Province d'Asir en Arabie
Il va de soi que la question que tout lecteur pourrait se poser ici, en réaction à cette information publiée par une revue aussi bien réputée que l’hebdomadaire d'information allemand, est : quels curieux secrets pourraient-ils justifier l'attitude cachottière des Saoudiens au sujet d'Asir [en arabe : عسير  'Acir]? Et s'il y a quelque mystère qui vaille que les Saoudiens le cachent aux Américains-mêmes, est-il pensable que ces derniers, ou les yeux du Mossad dans la région, n'en aient pas encore percé l'écran, surtout si le secret voilé, comme on peut le soupçonner, est intimement lié à la théorie de Salibi ? Le passage cité en exergue, datant de 1946, et la question que se pose son auteur au sujet des trésors cachés d'Asir, permettent de penser que le mystère en question ne serait qu'un secret de Polichinelle. Et il est fort probable que ce Gérard De Gaury, qui était très proche à la fois des services secrets britanniques et du roi Abdelaziz Al Saoud [4], ait pu tenir cachées, de gré ou de force, des informations cruciales que le moment historique précédant de peu la proclamation de l’État d'Israël ne permettait pas de divulguer.  
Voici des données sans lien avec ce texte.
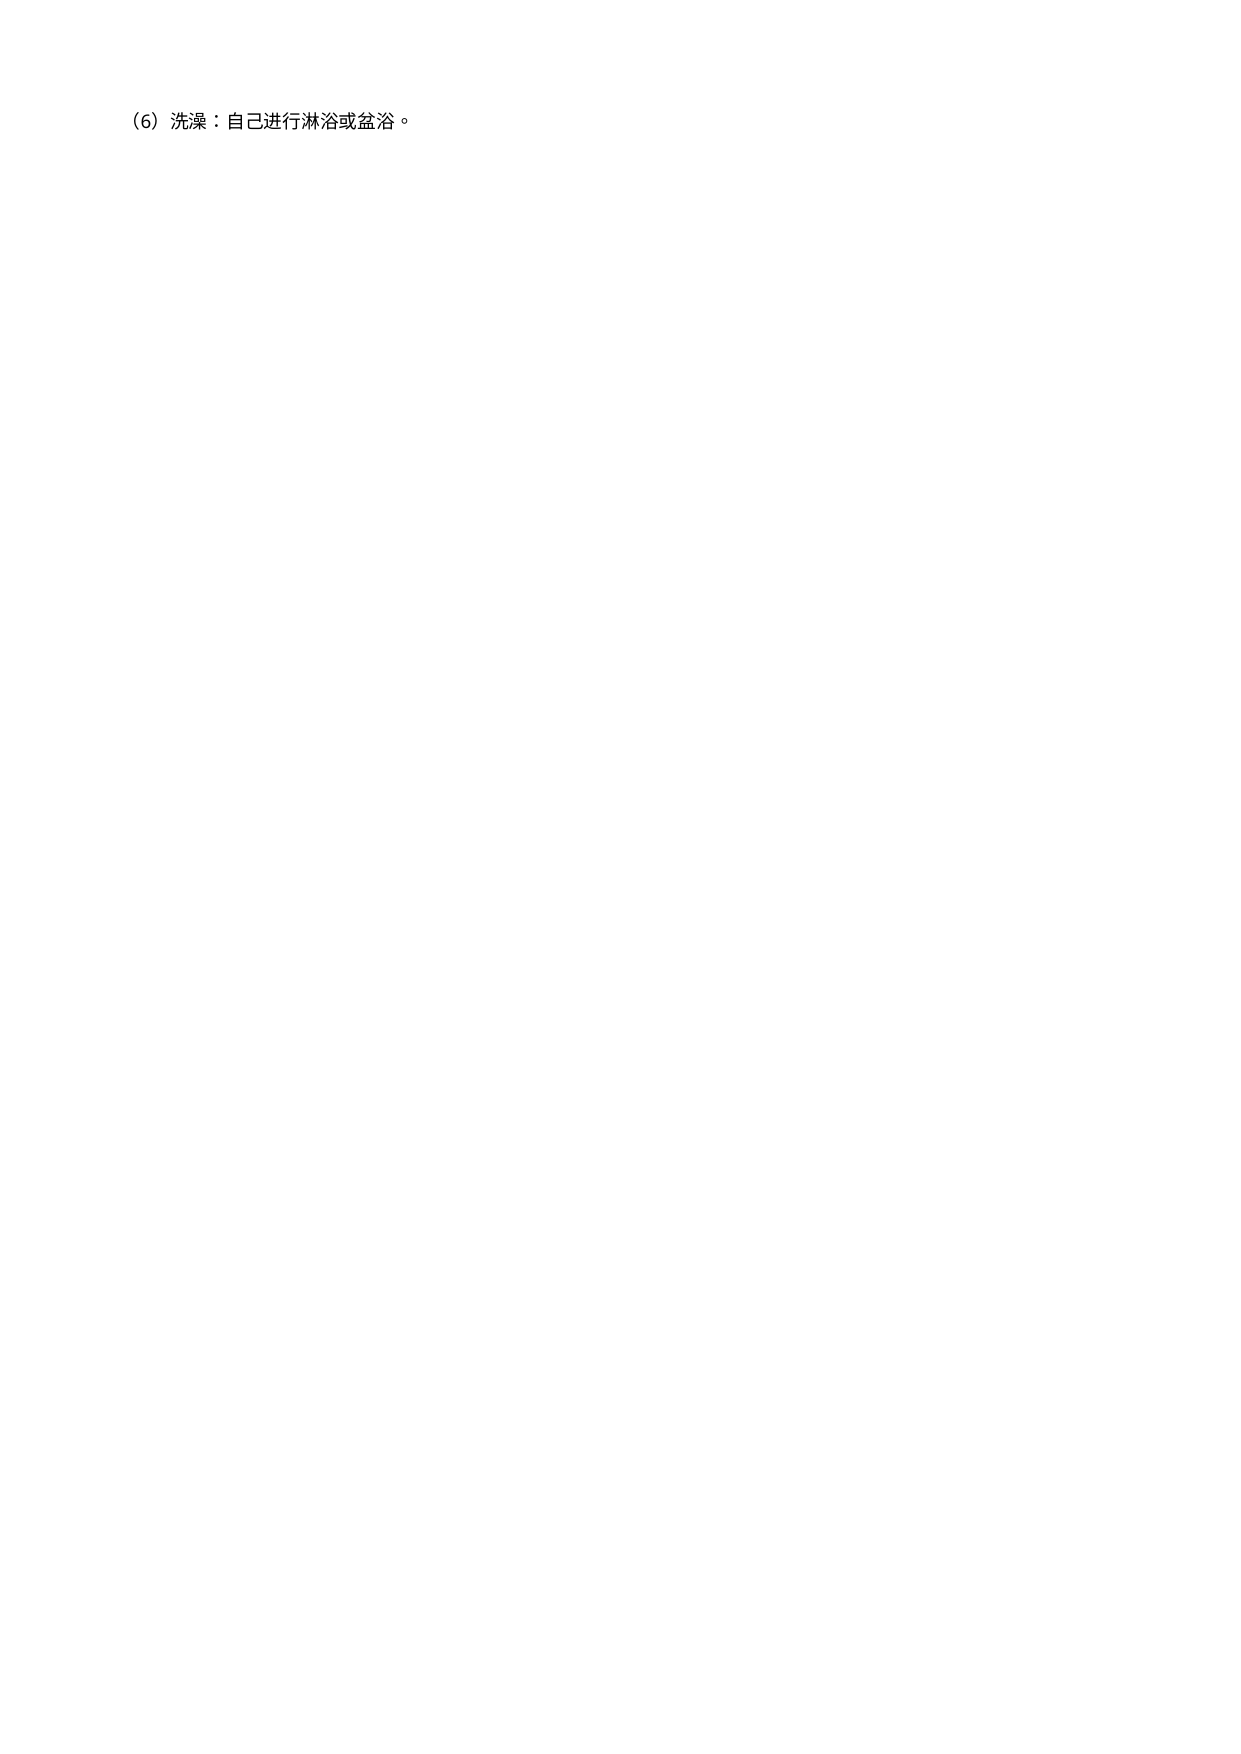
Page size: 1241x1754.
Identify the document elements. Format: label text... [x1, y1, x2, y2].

text （6）洗澡：自己进行淋浴或盆浴。 [122, 108, 1157, 134]
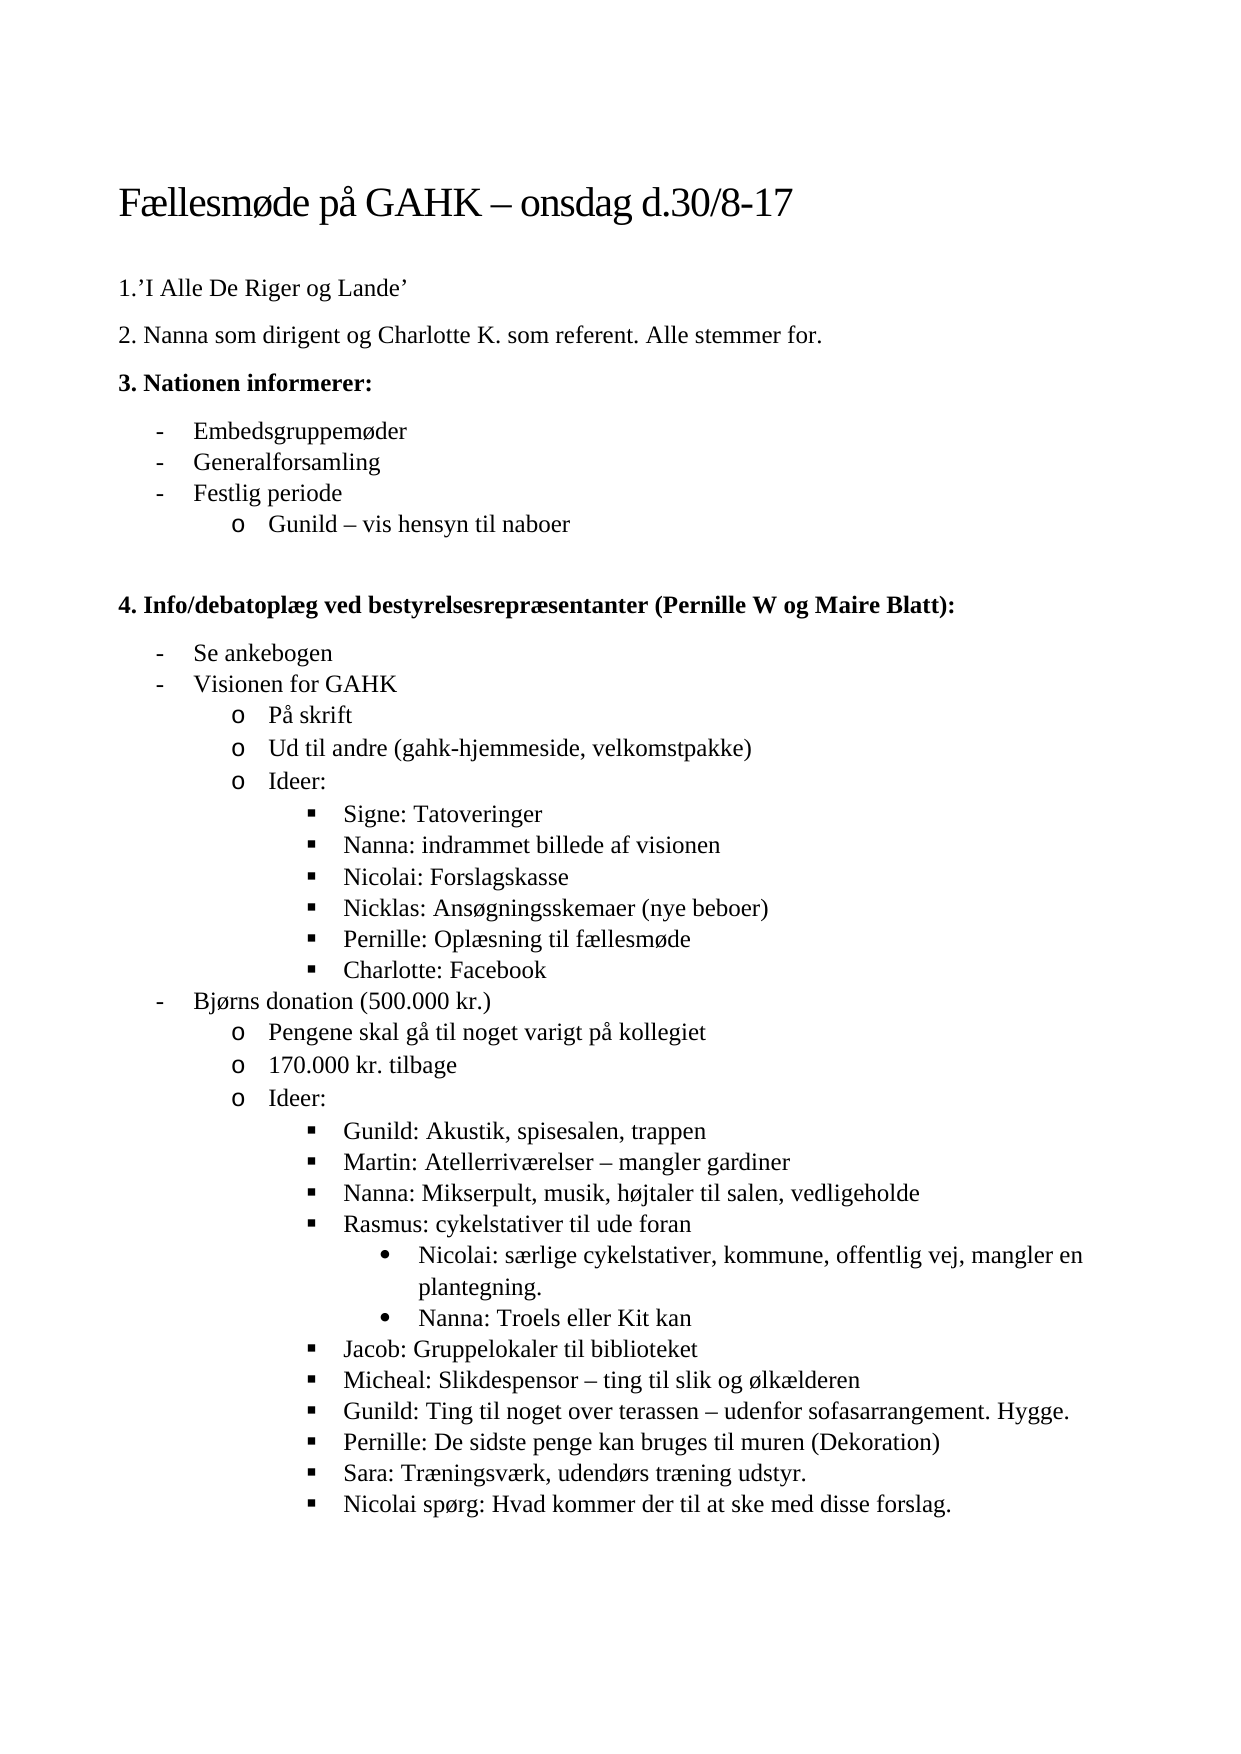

Mais oublions un moment ce mystère d'Asir pour voir ce que l'histoire a pu nous révéler sur un autre mystère, celui des Hébreux et leur présumé rapport "ombilical" avec la Palestine, leur "Terre promise".  A ce propos, Pierre Rossi que nous avons déjà cité (voir p. précédente: I- Des chrétientés illégitime et légitime) écrit en 1976 : « une illusion compliquée d’une perpétuelle prestidigitation étymologique a pu entraîner bien des gens à voir dans les Hébreux et dans leur « culture » les ancêtres suprêmes de l’histoire de l’Orient et par là même de la nôtre. Et tout d’abord il est bon de savoir qu’en dehors des textes bibliques, l’histoire fait sur les Hébreux un silence total. Nulle part ni l’archéologie, ni l’épigraphie, ni la statuaire ne révèlent le moindre vestige hébraïque. Sur les milliers de textes cunéiformes ou égyptiens qui constituent les bibliothèques d’Egypte, de Ras Shamra ou de Ninive, pas plus que dans les récits araméens le mot hébreu n’est mentionné ; les fameux rois bibliques que sont David ou Salomon ne défraient aucune chronique. Aucune mention non plus de l’épopée et des batailles liées à un exode des Hébreux. Nulle rupture de civilisation n’est attestée par les fouilles faites en Palestine depuis 1890. Le néant est aussi parfait que définitif. Il ne saurait donc être question d’histoire lorsqu’on ignore les faits, ni de tenter de deviner les événements alors qu’on ne possède aucun document. »[5]

D'aucuns diraient, peut-être que Rossi, notoirement connu comme ami des Arabes, n'est pas en bonne position pour s'exprimer à ce sujet. Écoutons alors des Israéliens, et des mieux placés sur le terrain, pour voir s'ils peuvent désavouer en quoi que ce soit les propos de l'auteur français. 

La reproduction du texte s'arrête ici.